DecipherPref: Analyzing Influential Factors in Human Preference Judgments via GPT-4
This work addresses the problem of understanding human preferences for researchers and developers in AI, providing insights to improve dataset construction for aligning LLMs with human values, though it is incremental as it builds on existing data and models.
The paper analyzed human preference judgments from OpenAI to identify influential factors like output length and factual consistency, finding that least favored factors such as brevity and hallucinations are consistent across tasks, while most favored factors vary.

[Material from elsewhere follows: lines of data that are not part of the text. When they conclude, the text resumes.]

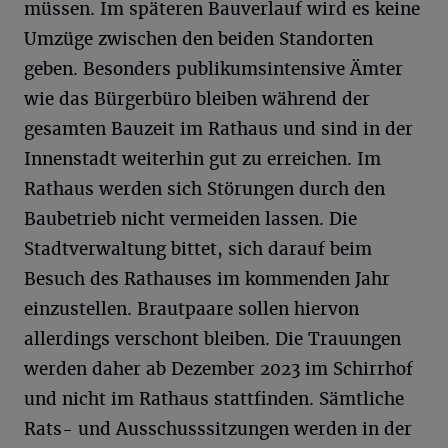
müssen. Im späteren Bauverlauf wird es keine
Umzüge zwischen den beiden Standorten
geben. Besonders publikumsintensive Ämter
wie das Bürgerbüro bleiben während der
gesamten Bauzeit im Rathaus und sind in der
Innenstadt weiterhin gut zu erreichen. Im
Rathaus werden sich Störungen durch den
Baubetrieb nicht vermeiden lassen. Die
Stadtverwaltung bittet, sich darauf beim
Besuch des Rathauses im kommenden Jahr
einzustellen. Brautpaare sollen hiervon
allerdings verschont bleiben. Die Trauungen
werden daher ab Dezember 2023 im Schirrhof
und nicht im Rathaus stattfinden. Sämtliche
Rats- und Ausschusssitzungen werden in der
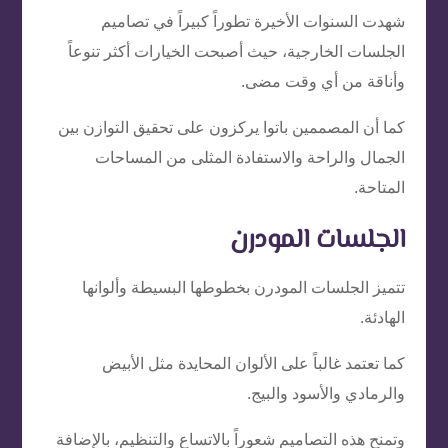
شهدت السنوات الأخيرة تطوراً كبيراً في تصاميم
الجلسات الخارجية، حيث أصبحت الخيارات أكثر تنوعاً
وأناقة من أي وقت مضى.
كما أن المصممين باتوا يركزون على تحقيق التوازن بين
الجمال والراحة والاستفادة المثلى من المساحات
المتاحة.
الجلسات المودرن
تتميز الجلسات المودرن بخطوطها البسيطة وألوانها
الهادئة.
كما تعتمد غالباً على الألوان المحايدة مثل الأبيض
والرمادي والأسود والبيج.
وتمنح هذه التصاميم شعوراً بالاتساع والتنظيم، بالإضافة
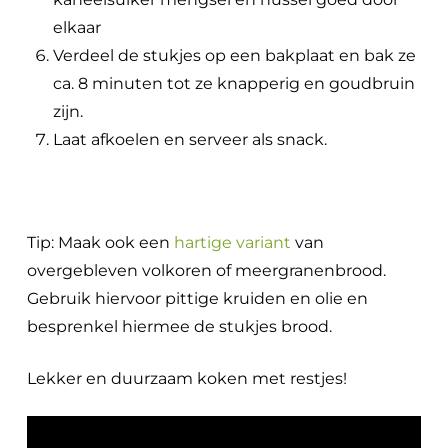
elkaar
Verdeel de stukjes op een bakplaat en bak ze
ca. 8 minuten tot ze knapperig en goudbruin
zijn.
Laat afkoelen en serveer als snack.
Tip: Maak ook een
hartige variant
van
overgebleven volkoren of meergranenbrood.
Gebruik hiervoor pittige kruiden en olie en
besprenkel hiermee de stukjes brood.
Lekker en duurzaam koken met restjes!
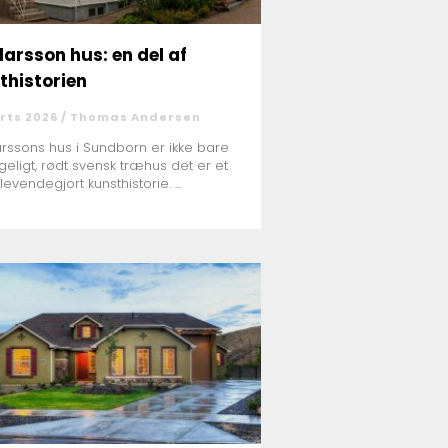
larsson hus: en del af
thistorien
rts 2026 /
Thomas Andersen
arssons hus i Sundborn er ikke bare
geligt, rødt svensk træhus det er et
levendegjort kunsthistorie. ...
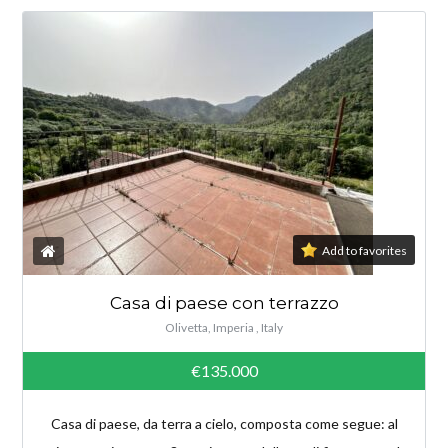
Add to favorites
Casa di paese con terrazzo
Olivetta, Imperia , Italy
€135.000
Casa di paese, da terra a cielo, composta come segue: al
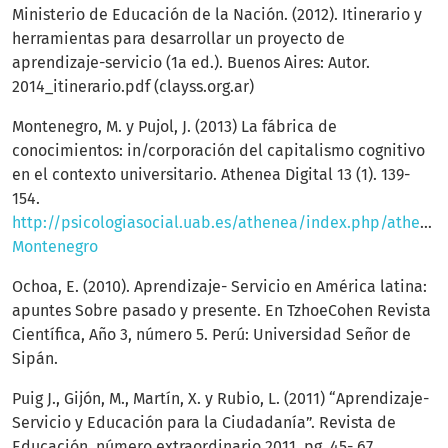
Ministerio de Educación de la Nación. (2012). Itinerario y
herramientas para desarrollar un proyecto de
aprendizaje-servicio (1a ed.). Buenos Aires: Autor.
2014_itinerario.pdf (clayss.org.ar)
Montenegro, M. y Pujol, J. (2013) La fábrica de
conocimientos: in/corporación del capitalismo cognitivo
en el contexto universitario. Athenea Digital 13 (1). 139-
154.
http://psicologiasocial.uab.es/athenea/index.php/atheneaD
Montenegro
Ochoa, E. (2010). Aprendizaje- Servicio en América latina:
apuntes Sobre pasado y presente. En TzhoeCohen Revista
Científica, Año 3, número 5. Perú: Universidad Señor de
Sipán.
Puig J., Gijón, M., Martín, X. y Rubio, L. (2011) “Aprendizaje-
Servicio y Educación para la Ciudadanía”. Revista de
Educación, número extraordinario 2011, pg. 45- 67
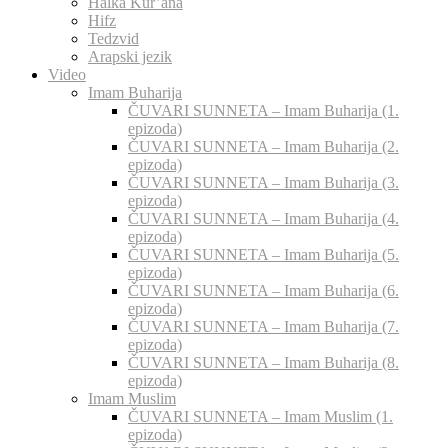
Halka Kur’ana
Hifz
Tedzvid
Arapski jezik
Video
Imam Buharija
ČUVARI SUNNETA – Imam Buharija (1.
epizoda)
ČUVARI SUNNETA – Imam Buharija (2.
epizoda)
ČUVARI SUNNETA – Imam Buharija (3.
epizoda)
ČUVARI SUNNETA – Imam Buharija (4.
epizoda)
ČUVARI SUNNETA – Imam Buharija (5.
epizoda)
ČUVARI SUNNETA – Imam Buharija (6.
epizoda)
ČUVARI SUNNETA – Imam Buharija (7.
epizoda)
ČUVARI SUNNETA – Imam Buharija (8.
epizoda)
Imam Muslim
ČUVARI SUNNETA – Imam Muslim (1.
epizoda)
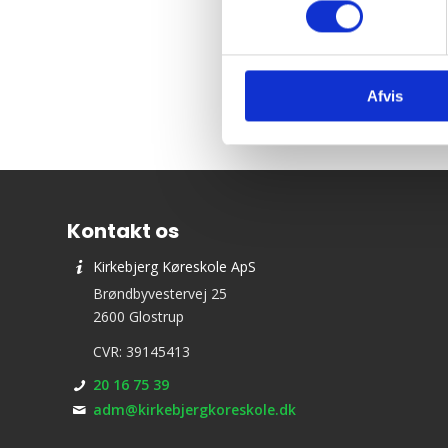
Afvis
Kontakt os
Kirkebjerg Køreskole ApS
Brøndbyvestervej 25
2600 Glostrup
CVR: 39145413
20 16 75 39
adm@kirkebjergkoreskole.dk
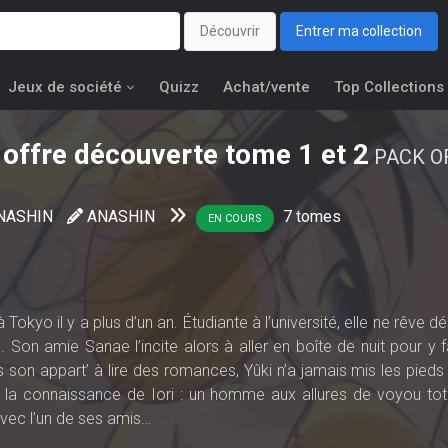
Découvrir
Entrer ma collection
Jeux de société
Quizz
Achat/vente
Top Collections
offre découverte tome 1 et 2
PACK O
NASHIN
ANASHIN
7
tomes
EN COURS
 Tokyo il y a plus d’un an. Étudiante à l’université, elle ne rêve 
Son amie Sanae l’incite alors à aller en boîte de nuit pour y f
 son appart’ à lire des romances, Yûki n’a jamais mis les pieds
 fait la connaissance de Iori : un homme aux allures de voyou to
avec l’un de ses amis…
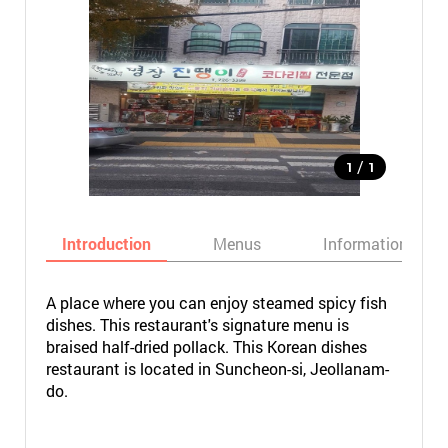
/
1
1
Introduction
Menus
Informations
A place where you can enjoy steamed spicy fish
dishes. This restaurant's signature menu is
braised half-dried pollack. This Korean dishes
restaurant is located in Suncheon-si, Jeollanam-
do.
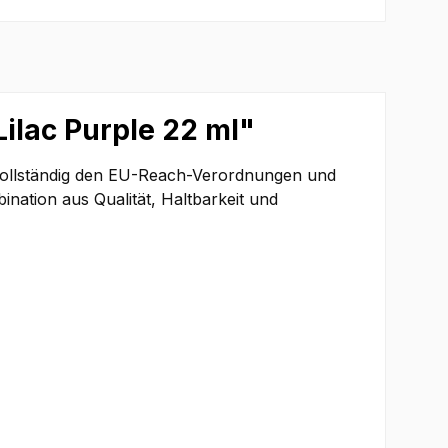
ilac Purple 22 ml"
 vollständig den EU-Reach-Verordnungen und
nation aus Qualität, Haltbarkeit und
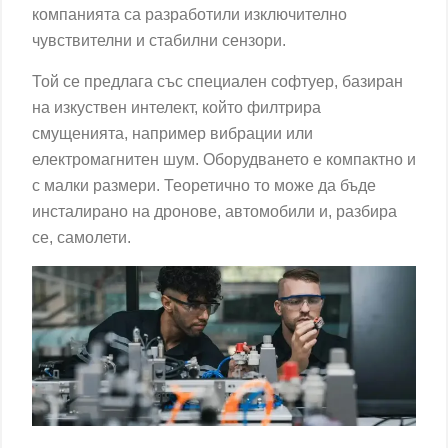
компанията са разработили изключително
чувствителни и стабилни сензори.
Той се предлага със специален софтуер, базиран
на изкуствен интелект, който филтрира
смущенията, например вибрации или
електромагнитен шум. Оборудването е компактно и
с малки размери. Теоретично то може да бъде
инсталирано на дронове, автомобили и, разбира
се, самолети.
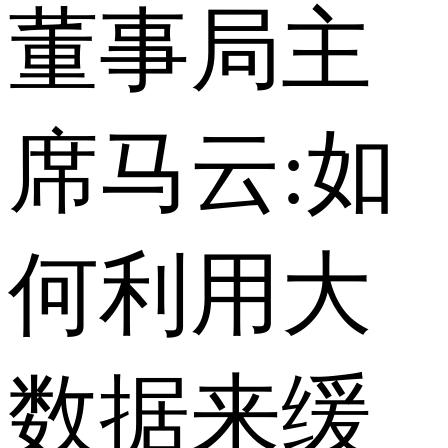
董事局主
席马云:如
何利用大
数据来缓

Human preference judgments are pivotal in guiding large language models (LLMs) to produce outputs that align with human values. Human evaluations are also used in summarization tasks to compare outputs from various systems, complementing existing automatic metrics. Despite their significance, however, there has been limited research probing these pairwise or $k$-wise comparisons. The collective impact and relative importance of factors such as output length, informativeness, fluency, and factual consistency are still not well understood. It is also unclear if there are other hidden factors influencing human judgments. In this paper, we conduct an in-depth examination of a collection of pairwise human judgments released by OpenAI. Utilizing the Bradley-Terry-Luce (BTL) model, we reveal the inherent preferences embedded in these human judgments. We find that the most favored factors vary across tasks and genres, whereas the least favored factors tend to be consistent, e.g., outputs are too brief, contain excessive off-focus content or hallucinated facts. Our findings have implications on the construction of balanced datasets in human preference evaluations, which is a crucial step in shaping the behaviors of future LLMs.